NASA’s renewed focus on returning people to the moon now has a name, and it’s one that looks both back to the past and ahead to the future as the agency makes its most vocal boast yet that the next person to set foot on the lunar surface will be an American woman.

NASA Administrator Jim Bridenstine unveiled the mission’s name — Artemis — during a press call this week, reports Ars Technica. It’s a name that bears a strong connection to the agency’s groundbreaking past: Artemis, also known by the Roman name Diana, is the sister of Apollo in the Greek mythos for which NASA’s historic Apollo moon missions were originally named.
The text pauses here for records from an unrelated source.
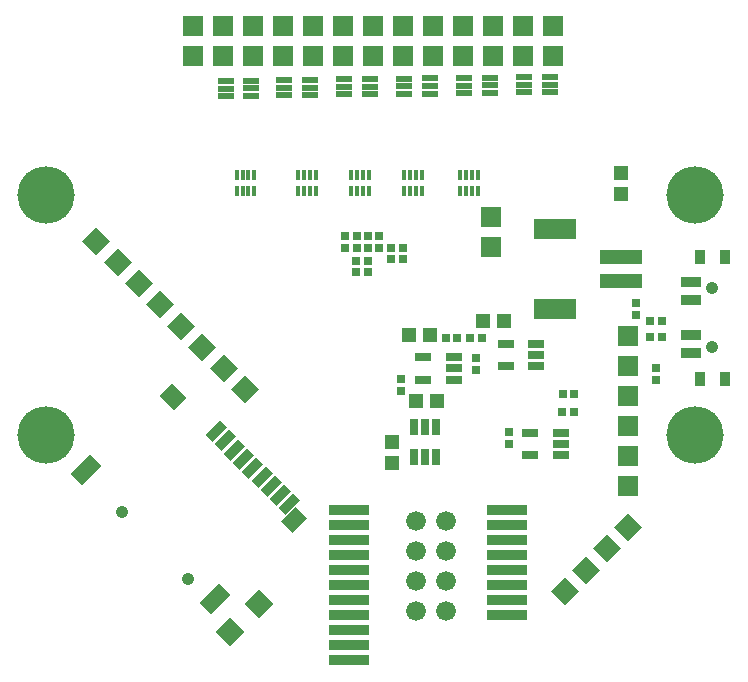
<source format=gbr>
G04 EasyPC Gerber Version 21.0.3 Build 4286 *
G04 #@! TF.Part,Single*
G04 #@! TF.FileFunction,Soldermask,Bot *
G04 #@! TF.FilePolarity,Negative *
%FSLAX35Y35*%
%MOIN*%
G04 #@! TA.AperFunction,SMDPad*
%ADD95R,0.01600X0.03356*%
%ADD90R,0.02765X0.05324*%
%ADD88R,0.03000X0.03000*%
%ADD107R,0.03800X0.04500*%
%ADD108R,0.04537X0.04891*%
%ADD89R,0.04540X0.04930*%
G04 #@! TA.AperFunction,ComponentPad*
%ADD96R,0.06600X0.06600*%
%ADD100C,0.04200*%
G04 #@! TA.AperFunction,SMDPad*
%AMT102*0 Rectangle Pad at angle 45*21,1,0.06100,0.06900,0,0,45*%
%ADD102T102*%
%ADD92R,0.05200X0.02400*%
%ADD87R,0.05324X0.02962*%
%ADD86R,0.03000X0.03000*%
%ADD106R,0.06500X0.03400*%
%ADD98R,0.13800X0.03800*%
%ADD105R,0.14400X0.04500*%
%ADD93R,0.04891X0.04537*%
%ADD91R,0.04930X0.04540*%
%AMT99*0 Rectangle Pad at angle 135*21,1,0.03300,0.06900,0,0,135*%
%ADD99T99*%
G04 #@! TA.AperFunction,WasherPad*
%ADD84C,0.06600*%
%ADD85C,0.19100*%
G04 #@! TA.AperFunction,ComponentPad*
%AMT97*0 Rectangle Pad at angle 45*21,1,0.06600,0.06600,0,0,45*%
%ADD97T97*%
G04 #@! TA.AperFunction,SMDPad*
%AMT94*0 Rectangle Pad at angle 45*21,1,0.06900,0.06900,0,0,45*%
%ADD94T94*%
%AMT103*0 Rectangle Pad at angle 135*21,1,0.05300,0.06900,0,0,135*%
%ADD103T103*%
%AMT101*0 Rectangle Pad at angle 135*21,1,0.05300,0.09300,0,0,135*%
%ADD101T101*%
%ADD104R,0.14000X0.06500*%
X0Y0D02*
D02*
D84*
X136950Y22350D03*
Y32350D03*
Y42350D03*
Y52350D03*
X146950Y22350D03*
Y32350D03*
Y42350D03*
Y52350D03*
D02*
D85*
X13850Y81150D03*
Y161150D03*
X230150Y81150D03*
Y161150D03*
D02*
D86*
X117050Y135450D03*
Y139250D03*
X120950Y135450D03*
Y139250D03*
X128850Y139850D03*
Y143650D03*
X132750Y139850D03*
Y143650D03*
X146950Y113450D03*
X150850D03*
X155050Y113350D03*
X158950D03*
X185850Y88950D03*
X185950Y94750D03*
X189750Y88950D03*
X189850Y94750D03*
X215150Y113750D03*
Y119050D03*
X219050Y113750D03*
Y119050D03*
D02*
D87*
X139408Y99610D03*
Y107090D03*
X149692Y99610D03*
Y103350D03*
Y107090D03*
X166908Y104110D03*
Y111590D03*
X175108Y74410D03*
Y81890D03*
X177192Y104110D03*
Y107850D03*
Y111590D03*
X185392Y74410D03*
Y78150D03*
Y81890D03*
D02*
D88*
X113450Y143650D03*
Y147550D03*
X117250Y143650D03*
Y147550D03*
X121050Y143650D03*
Y147550D03*
X124850Y143650D03*
Y147550D03*
X132050Y95850D03*
Y99750D03*
X156950Y102850D03*
Y106750D03*
X168150Y78150D03*
Y82050D03*
X210450Y121250D03*
Y125150D03*
X217150Y99450D03*
Y103350D03*
D02*
D89*
X134750Y114450D03*
X137050Y92450D03*
X141750Y114450D03*
X144050Y92450D03*
D02*
D90*
X136210Y73732D03*
Y83968D03*
X139950Y73732D03*
Y83968D03*
X143690Y73732D03*
Y83968D03*
D02*
D91*
X128950Y71950D03*
Y78950D03*
D02*
D92*
X73550Y194150D03*
Y196650D03*
Y199150D03*
X82150Y194150D03*
Y196709D03*
Y199268D03*
X92950Y194350D03*
Y196850D03*
Y199350D03*
X101550Y194350D03*
Y196909D03*
Y199468D03*
X113150Y194750D03*
Y197250D03*
Y199750D03*
X121750Y194750D03*
Y197309D03*
Y199868D03*
X132950Y194950D03*
Y197450D03*
Y199950D03*
X141550Y194950D03*
Y197509D03*
Y200068D03*
X152950Y195150D03*
Y197650D03*
Y200150D03*
X161550Y195150D03*
Y197709D03*
Y200268D03*
X173150Y195350D03*
Y197850D03*
Y200350D03*
X181750Y195350D03*
Y197909D03*
Y200468D03*
D02*
D93*
X159250Y119250D03*
X166250D03*
D02*
D94*
X75112Y15512D03*
X84588Y24988D03*
D02*
D95*
X77244Y162550D03*
Y167668D03*
X79213Y162550D03*
Y167668D03*
X81181Y162550D03*
Y167668D03*
X83150Y162550D03*
Y167668D03*
X97644Y162550D03*
Y167668D03*
X99613Y162550D03*
Y167668D03*
X101581Y162550D03*
Y167668D03*
X103550Y162550D03*
Y167668D03*
X115444Y162550D03*
Y167668D03*
X117413Y162550D03*
Y167668D03*
X119381Y162550D03*
Y167668D03*
X121350Y162550D03*
Y167668D03*
X133044Y162550D03*
Y167668D03*
X135013Y162550D03*
Y167668D03*
X136981Y162550D03*
Y167668D03*
X138950Y162550D03*
Y167668D03*
X151844Y162550D03*
Y167668D03*
X153813Y162550D03*
Y167668D03*
X155781Y162550D03*
Y167668D03*
X157750Y162550D03*
Y167668D03*
D02*
D96*
X62650Y207550D03*
Y217550D03*
X72650Y207550D03*
Y217550D03*
X82650Y207550D03*
Y217550D03*
X92650Y207550D03*
Y217550D03*
X102650Y207550D03*
Y217550D03*
X112650Y207550D03*
Y217550D03*
X122650Y207550D03*
Y217550D03*
X132650Y207550D03*
Y217550D03*
X142650Y207550D03*
Y217550D03*
X152650Y207550D03*
Y217550D03*
X162050Y143950D03*
Y153950D03*
X162650Y207550D03*
Y217550D03*
X172650Y207550D03*
Y217550D03*
X182650Y207550D03*
Y217550D03*
X207650Y64150D03*
Y74150D03*
Y84150D03*
Y94150D03*
Y104150D03*
Y114150D03*
D02*
D97*
X30501Y145899D03*
X37572Y138828D03*
X44643Y131757D03*
X51715Y124685D03*
X58785Y117615D03*
X65857Y110543D03*
X72928Y103472D03*
X79999Y96401D03*
X186537Y29237D03*
X193608Y36308D03*
X200679Y43379D03*
X207750Y50450D03*
D02*
D98*
X114550Y6150D03*
Y11150D03*
Y16150D03*
Y21150D03*
Y26150D03*
Y31150D03*
Y36150D03*
Y41150D03*
Y46150D03*
Y51150D03*
Y56150D03*
X167350Y21150D03*
Y26150D03*
Y31150D03*
Y36150D03*
Y41150D03*
Y46150D03*
Y51150D03*
Y56150D03*
D02*
D99*
X70331Y82376D03*
X73372Y79335D03*
X76412Y76295D03*
X79453Y73254D03*
X82493Y70214D03*
X85534Y67173D03*
X88574Y64133D03*
X91615Y61092D03*
X94656Y58052D03*
D02*
D100*
X38865Y55435D03*
X61139Y33161D03*
X235750Y110450D03*
Y130050D03*
D02*
D101*
X26915Y69648D03*
X70048Y26515D03*
D02*
D102*
X56118Y93902D03*
D02*
D103*
X96494Y52960D03*
D02*
D104*
X183350Y123250D03*
Y149750D03*
D02*
D105*
X205350Y132550D03*
Y140450D03*
D02*
D106*
X228850Y108450D03*
Y114350D03*
Y126150D03*
Y132050D03*
D02*
D107*
X231550Y99950D03*
Y140550D03*
X239950Y99950D03*
Y140550D03*
D02*
D108*
X205450Y161350D03*
Y168350D03*
X0Y0D02*
M02*

</source>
But it’s also a name that looks to the future, as a nod to NASA’s five-year goal of landing a female astronaut as part of its planned mission to the lunar south pole. Via The Verge, Bridenstine pledged last month that the “first woman will be an American on the surface of the moon in five years,” acknowledging that the ambitious timeline represents “an extreme declaration and a charge that we are going to live up to at NASA.”

NASA also released a William Shatner-narrated promotional clip to explain its integrated moon-Mars goals this week, optimistically punctuated by the tagline "We are going."
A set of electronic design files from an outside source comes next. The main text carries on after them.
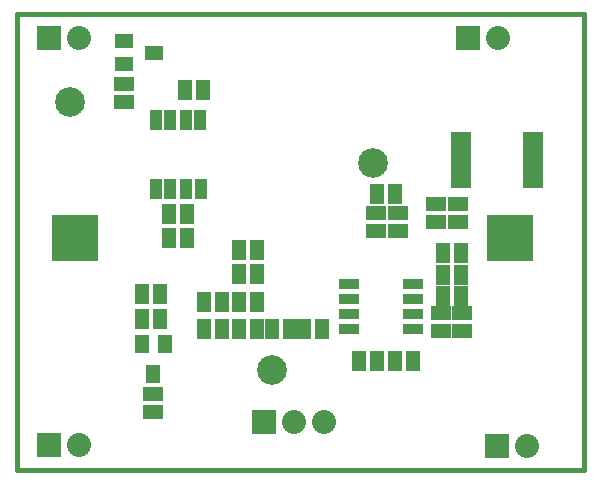
<source format=gts>
G04 (created by PCBNEW-RS274X (2012-apr-16-27)-stable) date Sun 18 May 2014 11:24:35 BST*
G01*
G70*
G90*
%MOIN*%
G04 Gerber Fmt 3.4, Leading zero omitted, Abs format*
%FSLAX34Y34*%
G04 APERTURE LIST*
%ADD10C,0.006000*%
%ADD11C,0.015000*%
%ADD12R,0.047600X0.059400*%
%ADD13R,0.059400X0.047600*%
%ADD14R,0.067200X0.035700*%
%ADD15R,0.043600X0.067200*%
%ADD16R,0.080000X0.080000*%
%ADD17C,0.080000*%
%ADD18R,0.045000X0.065000*%
%ADD19R,0.065000X0.045000*%
%ADD20C,0.098700*%
%ADD21R,0.153900X0.153900*%
G04 APERTURE END LIST*
G54D10*
G54D11*
X43720Y-27490D02*
X43720Y-42710D01*
X62630Y-27490D02*
X43720Y-27490D01*
X62630Y-42710D02*
X62630Y-27490D01*
X43730Y-42710D02*
X62630Y-42710D01*
G54D12*
X48280Y-39490D03*
X47905Y-38490D03*
X48655Y-38490D03*
G54D13*
X48300Y-28790D03*
X47300Y-29165D03*
X47300Y-28415D03*
G54D14*
X58539Y-31592D03*
X58539Y-31848D03*
X58539Y-32104D03*
X58539Y-32359D03*
X58539Y-32616D03*
X58539Y-32872D03*
X58539Y-33128D03*
X60941Y-33128D03*
X60941Y-32872D03*
X60941Y-32616D03*
X60941Y-32360D03*
X60941Y-32104D03*
X60941Y-31848D03*
X60941Y-31592D03*
G54D15*
X49848Y-31048D03*
X49356Y-31048D03*
X48844Y-31048D03*
X48352Y-31048D03*
X48352Y-33332D03*
X48844Y-33332D03*
X49356Y-33332D03*
X49868Y-33332D03*
G54D14*
X56923Y-37998D03*
X56923Y-37506D03*
X56923Y-36994D03*
X56923Y-36502D03*
X54797Y-36502D03*
X54797Y-36994D03*
X54797Y-37506D03*
X54797Y-37998D03*
G54D16*
X58770Y-28300D03*
G54D17*
X59770Y-28300D03*
G54D16*
X44790Y-28300D03*
G54D17*
X45790Y-28300D03*
G54D18*
X49350Y-30050D03*
X49950Y-30050D03*
X48510Y-36830D03*
X47910Y-36830D03*
X49980Y-37100D03*
X50580Y-37100D03*
X49980Y-37990D03*
X50580Y-37990D03*
X51730Y-35380D03*
X51130Y-35380D03*
X51730Y-37100D03*
X51130Y-37100D03*
X58540Y-36200D03*
X57940Y-36200D03*
G54D19*
X57880Y-37480D03*
X57880Y-38080D03*
G54D18*
X56920Y-39060D03*
X56320Y-39060D03*
G54D19*
X55690Y-34120D03*
X55690Y-34720D03*
G54D18*
X57940Y-35470D03*
X58540Y-35470D03*
X49410Y-34170D03*
X48810Y-34170D03*
X49410Y-34960D03*
X48810Y-34960D03*
G54D19*
X47290Y-29840D03*
X47290Y-30440D03*
X48260Y-40170D03*
X48260Y-40770D03*
G54D18*
X48510Y-37670D03*
X47910Y-37670D03*
X53900Y-38010D03*
X53300Y-38010D03*
X51730Y-36180D03*
X51130Y-36180D03*
X51130Y-37990D03*
X51730Y-37990D03*
X52830Y-37990D03*
X52230Y-37990D03*
X57940Y-36900D03*
X58540Y-36900D03*
G54D19*
X58560Y-37480D03*
X58560Y-38080D03*
G54D18*
X55740Y-39060D03*
X55140Y-39060D03*
G54D19*
X57690Y-34420D03*
X57690Y-33820D03*
G54D18*
X55750Y-33510D03*
X56350Y-33510D03*
G54D19*
X56440Y-34130D03*
X56440Y-34730D03*
X58430Y-34420D03*
X58430Y-33820D03*
G54D20*
X45490Y-30440D03*
X52240Y-39380D03*
X55590Y-32470D03*
G54D16*
X51980Y-41100D03*
G54D17*
X52980Y-41100D03*
X53980Y-41100D03*
G54D16*
X44790Y-41880D03*
G54D17*
X45790Y-41880D03*
G54D16*
X59750Y-41890D03*
G54D17*
X60750Y-41890D03*
G54D21*
X60170Y-34960D03*
X45670Y-34960D03*
M02*

</source>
The Trump administration is calling on Congress to boost NASA’s funding to jump-start the mission, although politics will ultimately determine whether the agency gets the additional $1.6 billion it's asking for in next year’s budget to make that happen. President Trump, who’s been vocal in his space ambitions for NASA, approved the agency’s extra funding request by adding the Artemis money to its 2020 budget (which already stood at a recommended $21 billion), which he’ll pass along to Congress. But it will be up to lawmakers to approve or reject it.

Citing anonymous sources “familiar with NASA’s internal deliberations,” Ars reports that NASA’s current approach to charting a lunar mission relies heavily on private-sector space trips to launch the components of the Lunar Gateway space station within the next five years. From there, “private rockets would stage elements of the [lunar] lander at the Gateway. Finally, in 2024, a Space Launch System rocket would fly a crewed Orion [NASA's in-development vehicle for manned deep solar system travel] to the lunar outpost, and (likely) two astronauts would descend from there to the surface and back.”

For now, there’s a name and an overall alliance between NASA and the White House to push the Artemis mission forward. But it will be later this year, ahead of the 2020 budget’s Oct. 1 deadline (if all parties can meet it, that is), before the picture begins to clear about whether NASA’s five-year plan to put a woman on the moon is shaping into a realistic goal.